Interesting. There's a lot that I don't know about lexmatch, but I agree with you that whitespace stripping should happen before it runs. I suppose it's worth checking at some point to see if that's happening.
The code that separates exact matches from non-exact ones has nothing to do with lexmatch. You will have to find the python script where the separation occurs, then the specific conditional that decides wether it is exact or not and then add some preprocessing in there. Lexmatch itself can handle the whitespace!
By "nothing to do with lexmatch", I'm guessing you mean "nothing to do with OAK's lexmatch functionality", as opposed to the "mondo-ingest lexmatch pipeline". Because I would find it hard to imagine the source of the issue would exist outside of the lexmatch pipeline.

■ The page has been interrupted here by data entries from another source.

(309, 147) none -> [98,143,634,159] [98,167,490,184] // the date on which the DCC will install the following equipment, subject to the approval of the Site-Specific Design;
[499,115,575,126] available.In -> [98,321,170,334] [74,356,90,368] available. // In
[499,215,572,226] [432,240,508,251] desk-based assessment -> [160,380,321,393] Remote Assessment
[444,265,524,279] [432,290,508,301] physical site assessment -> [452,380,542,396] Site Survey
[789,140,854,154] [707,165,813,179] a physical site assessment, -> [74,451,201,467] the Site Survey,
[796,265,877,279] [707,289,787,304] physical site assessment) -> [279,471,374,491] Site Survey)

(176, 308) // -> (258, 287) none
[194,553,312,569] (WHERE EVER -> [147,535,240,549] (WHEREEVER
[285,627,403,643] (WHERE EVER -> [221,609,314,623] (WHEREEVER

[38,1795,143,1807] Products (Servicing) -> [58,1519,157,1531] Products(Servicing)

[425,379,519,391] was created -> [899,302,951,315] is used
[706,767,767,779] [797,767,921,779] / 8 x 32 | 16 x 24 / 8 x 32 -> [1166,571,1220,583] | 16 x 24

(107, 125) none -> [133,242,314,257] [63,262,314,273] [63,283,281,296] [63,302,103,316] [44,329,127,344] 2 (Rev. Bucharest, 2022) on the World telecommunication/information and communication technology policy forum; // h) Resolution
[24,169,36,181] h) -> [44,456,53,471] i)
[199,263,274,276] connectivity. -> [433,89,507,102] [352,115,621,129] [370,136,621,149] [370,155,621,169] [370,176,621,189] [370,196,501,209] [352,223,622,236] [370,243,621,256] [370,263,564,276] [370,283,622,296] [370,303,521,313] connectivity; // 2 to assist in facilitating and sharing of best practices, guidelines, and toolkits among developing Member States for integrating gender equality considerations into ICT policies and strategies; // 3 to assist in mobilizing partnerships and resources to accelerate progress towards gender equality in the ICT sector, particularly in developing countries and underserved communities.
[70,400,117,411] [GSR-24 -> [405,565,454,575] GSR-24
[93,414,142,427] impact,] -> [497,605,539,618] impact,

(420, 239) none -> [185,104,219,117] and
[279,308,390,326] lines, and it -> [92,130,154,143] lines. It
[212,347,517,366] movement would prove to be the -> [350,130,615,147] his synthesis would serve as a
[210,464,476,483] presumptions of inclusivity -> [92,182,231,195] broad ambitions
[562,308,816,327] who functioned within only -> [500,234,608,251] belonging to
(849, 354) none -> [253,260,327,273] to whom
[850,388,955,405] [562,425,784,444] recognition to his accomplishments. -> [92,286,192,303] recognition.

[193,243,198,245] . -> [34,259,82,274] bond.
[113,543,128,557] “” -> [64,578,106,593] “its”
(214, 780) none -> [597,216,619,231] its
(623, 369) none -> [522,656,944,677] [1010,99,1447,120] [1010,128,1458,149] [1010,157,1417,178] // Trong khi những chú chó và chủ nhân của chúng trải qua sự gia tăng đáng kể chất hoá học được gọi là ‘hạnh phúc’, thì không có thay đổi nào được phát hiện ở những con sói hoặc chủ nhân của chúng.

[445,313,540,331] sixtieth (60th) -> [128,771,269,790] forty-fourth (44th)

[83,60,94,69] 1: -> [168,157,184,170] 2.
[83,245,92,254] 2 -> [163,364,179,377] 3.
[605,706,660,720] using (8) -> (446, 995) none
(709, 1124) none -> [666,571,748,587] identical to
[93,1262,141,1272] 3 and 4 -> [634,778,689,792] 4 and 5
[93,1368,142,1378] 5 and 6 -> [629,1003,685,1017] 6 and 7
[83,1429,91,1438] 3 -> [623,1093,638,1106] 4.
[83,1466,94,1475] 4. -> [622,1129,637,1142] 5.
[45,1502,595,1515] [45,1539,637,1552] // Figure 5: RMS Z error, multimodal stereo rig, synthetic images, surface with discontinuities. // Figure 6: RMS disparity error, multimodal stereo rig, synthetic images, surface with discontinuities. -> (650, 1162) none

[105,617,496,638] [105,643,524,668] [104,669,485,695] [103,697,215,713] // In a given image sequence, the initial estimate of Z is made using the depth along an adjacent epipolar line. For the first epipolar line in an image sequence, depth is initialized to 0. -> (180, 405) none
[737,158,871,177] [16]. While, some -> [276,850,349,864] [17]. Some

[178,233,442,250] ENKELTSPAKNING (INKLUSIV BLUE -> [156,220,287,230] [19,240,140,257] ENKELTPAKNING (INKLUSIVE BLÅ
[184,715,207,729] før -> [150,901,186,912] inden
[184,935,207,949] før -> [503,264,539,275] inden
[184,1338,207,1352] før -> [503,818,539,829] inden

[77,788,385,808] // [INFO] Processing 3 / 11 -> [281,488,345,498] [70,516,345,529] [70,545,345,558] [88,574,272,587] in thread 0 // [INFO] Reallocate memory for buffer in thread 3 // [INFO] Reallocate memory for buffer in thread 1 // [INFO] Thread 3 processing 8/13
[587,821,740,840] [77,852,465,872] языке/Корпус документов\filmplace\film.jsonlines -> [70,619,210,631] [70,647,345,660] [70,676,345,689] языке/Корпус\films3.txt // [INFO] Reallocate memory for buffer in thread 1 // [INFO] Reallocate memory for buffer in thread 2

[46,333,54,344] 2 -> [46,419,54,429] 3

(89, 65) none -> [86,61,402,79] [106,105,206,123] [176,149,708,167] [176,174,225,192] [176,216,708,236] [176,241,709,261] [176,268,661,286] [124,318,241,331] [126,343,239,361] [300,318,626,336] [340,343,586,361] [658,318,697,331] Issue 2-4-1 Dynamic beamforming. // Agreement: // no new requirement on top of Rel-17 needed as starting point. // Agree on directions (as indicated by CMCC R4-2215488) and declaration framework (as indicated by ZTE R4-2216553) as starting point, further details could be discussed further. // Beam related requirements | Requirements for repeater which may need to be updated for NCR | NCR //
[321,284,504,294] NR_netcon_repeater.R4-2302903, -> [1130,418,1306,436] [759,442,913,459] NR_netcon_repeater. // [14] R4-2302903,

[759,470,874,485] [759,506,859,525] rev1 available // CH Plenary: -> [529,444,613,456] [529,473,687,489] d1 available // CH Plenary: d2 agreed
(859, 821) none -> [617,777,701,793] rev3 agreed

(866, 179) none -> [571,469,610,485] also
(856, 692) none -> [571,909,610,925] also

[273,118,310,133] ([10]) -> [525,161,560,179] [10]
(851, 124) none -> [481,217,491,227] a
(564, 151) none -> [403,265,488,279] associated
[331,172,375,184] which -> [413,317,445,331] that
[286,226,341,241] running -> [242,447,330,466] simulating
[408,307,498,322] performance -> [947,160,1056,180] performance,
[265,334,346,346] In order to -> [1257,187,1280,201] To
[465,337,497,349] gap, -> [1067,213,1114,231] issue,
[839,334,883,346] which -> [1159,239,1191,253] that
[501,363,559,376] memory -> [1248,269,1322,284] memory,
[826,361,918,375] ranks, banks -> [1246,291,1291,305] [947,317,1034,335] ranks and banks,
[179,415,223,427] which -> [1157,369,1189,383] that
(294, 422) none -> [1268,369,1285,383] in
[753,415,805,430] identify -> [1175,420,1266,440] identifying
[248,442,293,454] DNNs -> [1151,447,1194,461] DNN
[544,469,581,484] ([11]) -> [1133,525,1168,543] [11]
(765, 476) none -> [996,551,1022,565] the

As a cursory investigation, I see:
lexmatch-sssom-compare.py, in export_unmatched_exact():
unmapped_exact = unmapped_df[
(unmapped_df["comment"] == match_type)
& (unmapped_df["predicate_id"] == "skos:exactMatch")
but I don't see where the non-exact file is exported. I'll stop for now but @twhetzel Let me know if you want me to take over looking into this.
@joeflack4 - yes, if you can sort out this bug that would be good.
@hrshdhgd Re-assigning this to you now that you're back! (WB!)
You may notice that in "Development" on the right, this is connected a PR that has been merged. That PR ended up being unrelated, but it looks like now I can't unlink it.
@joeflack4 I won't be able to get to this since my priorities have changed. I'm punting this back to your plate.
I was reviewing the ICD11 "lex" file and there are 4 exact matches where the subject and object match on their respective labels. Is this is a bug in the lexical alignment or an issue with running the pipeline or ???
The exact matches are for these Mondo terms:
MONDO:0003595
MONDO:0012089
MONDO:0021495
MONDO:0800453